As the number of dental implants being placed increases it seems inevitable that the numbers affected by peri-implantitis will also increase. Peri-implantitis is inflammation of the peri-implant tissues accompanied with changes in the level of crestal bone and with the presence of bleeding on probing and/or suppuration, with or without concomitant deepening of peri-implant pockets. Rates of peri-implantitis have been reported as being between 2 – 47% . The aim of this review was to evaluate the effectiveness of reconstructive procedures for treating peri-implantitis.
The Medline, Pubmed, Embase and Dentistry and Oral Sciences Source databases were searched. Reference list of articles were also searched. Two reviewers selected articles and risk of bias assessment was carried out. The primary outcome was radiographic defect fill (RDF) but probing depth (PD), clinical attachment level (CAL), and bleeding on probing (BOP) were also considered.
Studies that compared at least 1 clinical and radiographic parameter between reconstructive therapies and other surgical modalities, such as resective or open flap debridement surgeries, for treating peri-implantitis, with a minimum sample size of 10 implants and at least 12 months of observation were sought.
- Twelve studies were included, 3 randomized controlled trials (RCTs), 3 quasi-experimental studies and 6 case series.
- Only 1 RCT compared the effectiveness of the reconstructive procedure over the non-reconstructive procedure. The other 2 compared different reconstructive procedures.
- Overall 390 implants were followed up between 12-63 months.
- 4 meta-analysis were presented of weighted mean differences for
- RDF was 2.17 mm (95% confidence interval [CI]: 1.46-2.87 mm),
- PD reduction was 2.97 mm (95% CI: 2.38- 3.56 mm),
- CAL gain was 1.65 mm (95% CI: 1.17-2.13 mm), and
- BOP reduction was 45.8% (95% CI: 38.5%-53.3%)
The authors concluded
Currently, there is a lack of evidence for supporting additional benefit of reconstructive procedures to the other treatment modalities for managing peri-implantitis.
The 2012 Cochrane Review by Espositio et al looked at all treatments for peri-implantitis. They considered any non-surgical or surgical procedure including the use of local or systemic therapeutic agents as well as any other interventions aimed at the recovery of peri-implant oral health. Nine RCTs were included in their review and they concluded:-
There is no reliable evidence suggesting which could be the most effective interventions for treating peri-implantitis. This is not to say that currently used interventions are not effective.

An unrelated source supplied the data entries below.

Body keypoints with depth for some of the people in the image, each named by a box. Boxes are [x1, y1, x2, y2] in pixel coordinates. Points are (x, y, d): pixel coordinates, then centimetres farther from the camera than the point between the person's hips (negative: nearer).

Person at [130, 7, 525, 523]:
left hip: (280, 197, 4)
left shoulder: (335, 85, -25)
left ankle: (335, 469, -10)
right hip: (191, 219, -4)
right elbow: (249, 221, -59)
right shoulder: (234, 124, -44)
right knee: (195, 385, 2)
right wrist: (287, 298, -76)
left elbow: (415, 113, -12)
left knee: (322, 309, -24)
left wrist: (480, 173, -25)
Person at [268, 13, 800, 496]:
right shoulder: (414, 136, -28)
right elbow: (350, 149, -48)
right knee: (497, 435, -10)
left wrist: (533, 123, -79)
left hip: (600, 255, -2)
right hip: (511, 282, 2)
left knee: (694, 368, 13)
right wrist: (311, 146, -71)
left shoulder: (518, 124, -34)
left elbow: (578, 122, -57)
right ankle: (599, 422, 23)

This current review focused on regenerative approaches, although, only 1 RCT actually compared these with non-regenerative approaches and there were only 16 patients in the intervention arm. The majority of the studies contributing to the meta-analysis presented were from case series with relatively small sample sizes as the authors note in their discussion. There is also much heterogeneity in the implant systems and approaches.

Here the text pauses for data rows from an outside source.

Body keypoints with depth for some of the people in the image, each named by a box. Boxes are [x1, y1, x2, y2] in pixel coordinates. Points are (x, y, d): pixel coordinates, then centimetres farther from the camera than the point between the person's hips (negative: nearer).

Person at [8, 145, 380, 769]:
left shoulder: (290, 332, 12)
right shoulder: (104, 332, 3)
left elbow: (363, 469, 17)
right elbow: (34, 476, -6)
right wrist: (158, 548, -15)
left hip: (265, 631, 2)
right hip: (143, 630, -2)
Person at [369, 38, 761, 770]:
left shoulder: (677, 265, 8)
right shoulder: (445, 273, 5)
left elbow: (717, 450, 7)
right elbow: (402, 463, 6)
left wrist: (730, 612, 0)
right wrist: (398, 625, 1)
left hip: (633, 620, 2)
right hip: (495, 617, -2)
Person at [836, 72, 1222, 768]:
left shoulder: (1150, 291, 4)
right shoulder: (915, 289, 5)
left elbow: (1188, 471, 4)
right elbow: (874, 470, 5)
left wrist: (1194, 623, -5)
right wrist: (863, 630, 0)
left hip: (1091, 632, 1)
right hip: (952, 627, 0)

From the findings of the Cochrane review and this current review it is apparent that evidence is lacking for the best approaches to treat peri-implantitis With increase numbers of implants there is a need for high quality studies of appropriate size to begin to answer the question.
Khoshkam V, Chan H, Lin G, Maceachern MP, Monje A, Suarez F, Giannobile WV, Wang H. Reconstructive Procedures for Treating Peri-implantitis: A Systematic Review. J Dent Res. 2013 Oct 24. [Epub ahead of print] PubMed PMID: 24158331.
Esposito M, Grusovin MG, Worthington HV. Interventions for replacing missing teeth: treatment of peri-implantitis. Cochrane Database of Systematic Reviews 2012, Issue 1. Art. No.: CD004970. DOI: 10.1002/14651858.CD004970.pub5.